Container Execution¶

Run cleanup within containers:

# Execute in running container
docker exec eemt-web python cleanup_jobs.py

# Run in dedicated container
docker run --rm \
  -v $(pwd)/uploads:/app/uploads \
  -v $(pwd)/results:/app/results \
  -v $(pwd)/jobs.db:/app/jobs.db \
  eemt-web python cleanup_jobs.py --dry-run

Security Considerations¶

Access Control¶

The cleanup system implements several security measures:

Path validation: Ensures deletions only occur within designated directories
Job ownership verification: Confirms files belong to the job being cleaned
Database integrity: Uses transactions to prevent partial updates
Audit logging: Tracks all cleanup operations for accountability

Safe Deletion¶

The cleanup process includes safeguards:

def cleanup_job_data(self, job: Dict, keep_job_config: bool = True):
    """Clean up job data with safety checks"""
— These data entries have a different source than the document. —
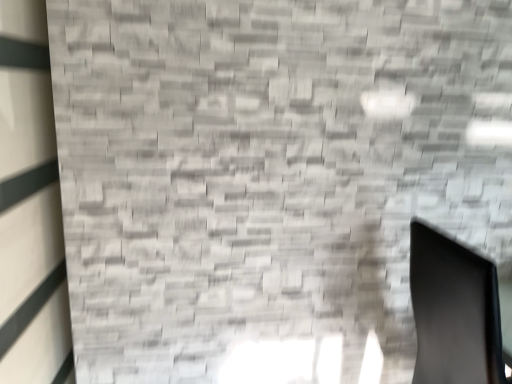
In order to click on black matte swivel chair at lower right in this screenshot , I will do `click(454, 311)`.

Describe the element at coordinates (454, 311) in the screenshot. The image size is (512, 384). I see `black matte swivel chair at lower right` at that location.

Describe the element at coordinates (30, 207) in the screenshot. I see `matte gray brick wall at left` at that location.

You are a GUI agent. You are given a task and a screenshot of the screen. Output one action in this format:
    pyautogui.click(x=<x>, y=<y>)
    Task: Click on the matte gray brick wall at left
    The height and width of the screenshot is (384, 512).
    Given the screenshot: What is the action you would take?
    pyautogui.click(x=30, y=207)

Where is `black matte swivel chair at lower right`? This screenshot has width=512, height=384. black matte swivel chair at lower right is located at coordinates (454, 311).

Is black matte swivel chair at lower right at the right side of matte gray brick wall at left?

Yes, black matte swivel chair at lower right is to the right of matte gray brick wall at left.

Is black matte swivel chair at lower right in front of or behind matte gray brick wall at left in the image?

In the image, black matte swivel chair at lower right appears behind matte gray brick wall at left.

Is point (419, 246) positioned before point (8, 55)?

No, (419, 246) is further to viewer.

From the image's perspective, does black matte swivel chair at lower right appear lower than matte gray brick wall at left?

Indeed, from the image's perspective, black matte swivel chair at lower right is shown beneath matte gray brick wall at left.

From a real-world perspective, is black matte swivel chair at lower right on matte gray brick wall at left?

No, from a real-world perspective, black matte swivel chair at lower right is not above matte gray brick wall at left.

Can you confirm if black matte swivel chair at lower right is thinner than matte gray brick wall at left?

Incorrect, the width of black matte swivel chair at lower right is not less than that of matte gray brick wall at left.

Which of these two, black matte swivel chair at lower right or matte gray brick wall at left, stands taller?

matte gray brick wall at left is taller.

Considering the relative sizes of black matte swivel chair at lower right and matte gray brick wall at left in the image provided, is black matte swivel chair at lower right smaller than matte gray brick wall at left?

No, black matte swivel chair at lower right is not smaller than matte gray brick wall at left.

Is matte gray brick wall at left inside black matte swivel chair at lower right?

No, matte gray brick wall at left is not a part of black matte swivel chair at lower right.

Can you see black matte swivel chair at lower right touching matte gray brick wall at left?

No, black matte swivel chair at lower right is not next to matte gray brick wall at left.

Is black matte swivel chair at lower right positioned with its back to matte gray brick wall at left?

Absolutely, black matte swivel chair at lower right is directed away from matte gray brick wall at left.

Where is `swivel chair below the matte gray brick wall at left (from a real-world perspective)`? The image size is (512, 384). swivel chair below the matte gray brick wall at left (from a real-world perspective) is located at coordinates (454, 311).

In the image, is matte gray brick wall at left on the left side or the right side of black matte swivel chair at lower right?

Clearly, matte gray brick wall at left is on the left of black matte swivel chair at lower right in the image.

Is matte gray brick wall at left in front of black matte swivel chair at lower right?

That is True.

Is point (12, 304) positioned behind point (450, 357)?

No, (12, 304) is in front of (450, 357).

From the image's perspective, would you say matte gray brick wall at left is shown under black matte swivel chair at lower right?

No, from the image's perspective, matte gray brick wall at left is not below black matte swivel chair at lower right.

From a real-world perspective, is matte gray brick wall at left over black matte swivel chair at lower right?

Yes, from a real-world perspective, matte gray brick wall at left is above black matte swivel chair at lower right.

Considering the relative sizes of matte gray brick wall at left and black matte swivel chair at lower right in the image provided, is matte gray brick wall at left wider than black matte swivel chair at lower right?

No.

Is matte gray brick wall at left shorter than black matte swivel chair at lower right?

No.

Who is smaller, matte gray brick wall at left or black matte swivel chair at lower right?

matte gray brick wall at left.

Would you say matte gray brick wall at left is outside black matte swivel chair at lower right?

Absolutely, matte gray brick wall at left is external to black matte swivel chair at lower right.

Is matte gray brick wall at left far away from black matte swivel chair at lower right?

Yes, matte gray brick wall at left and black matte swivel chair at lower right are quite far apart.

Is matte gray brick wall at left turned away from black matte swivel chair at lower right?

That's right, matte gray brick wall at left is facing away from black matte swivel chair at lower right.

Image resolution: width=512 pixels, height=384 pixels. Identify the location of swivel chair that appears on the right of matte gray brick wall at left. (454, 311).

This screenshot has width=512, height=384. Identify the location of swivel chair that is behind the matte gray brick wall at left. (454, 311).

At what (x,y) coordinates should I click in order to perform the action: click on swivel chair below the matte gray brick wall at left (from a real-world perspective). Please return your answer as a coordinate pair (x, y). The image size is (512, 384). Looking at the image, I should click on (454, 311).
    # Validate job ID format
    if not re.match(r'^job-\d{8}-\d{6}$', job['id']):
        raise ValueError(f"Invalid job ID format: {job['id']}")

    # Verify paths are within allowed directories
    results_path = self.results_dir / job['id']
    if not str(results_path).startswith(str(self.results_dir)):
        raise ValueError(f"Results path outside allowed directory")

    # Perform deletion with error handling
    try:
        if results_path.exists():
            shutil.rmtree(results_path)
    except Exception as e:
        logger.error(f"Failed to delete {results_path}: {e}")
        raise

Troubleshooting¶

Common Issues¶

Permission Denied
Check file ownership: ls -la uploads/ results/
Fix permissions: chmod -R 755 uploads/ results/
Database Locked
Check for concurrent access: fuser jobs.db
Wait for operations to complete or restart services
Disk Space Not Freed
Verify deletion: du -sh results/job-*
Check for open file handles: lsof | grep results
Force filesystem sync: sync
Cleanup Not Running
Check cron: crontab -l and grep CRON /var/log/syslog
Check systemd: systemctl --user status eemt-cleanup.timer

Debug Mode¶

Enable detailed debugging:

# Maximum verbosity
export EEMT_CLEANUP_LOG_LEVEL=DEBUG
python cleanup_jobs.py --verbose --dry-run

# Debug output includes:
# - SQL queries executed
# - Files and directories examined
# - Size calculations
# - Decision logic for each job

Best Practices¶

Test with dry-run first: Always preview cleanup actions before production use
Monitor disk usage: Set up alerts for high disk usage
Backup critical data: Archive important results before retention period expires
Regular monitoring: Check cleanup logs and summaries weekly
Adjust retention as needed: Modify periods based on usage patterns
Document changes: Log any modifications to retention policies

Summary¶

The EEMT job data cleanup system provides automated, configurable management of job data lifecycle. It balances disk space efficiency with data preservation needs, ensuring system performance while maintaining important job metadata for analysis and auditing. The flexible architecture supports various deployment scenarios from single-node installations to distributed container orchestrations.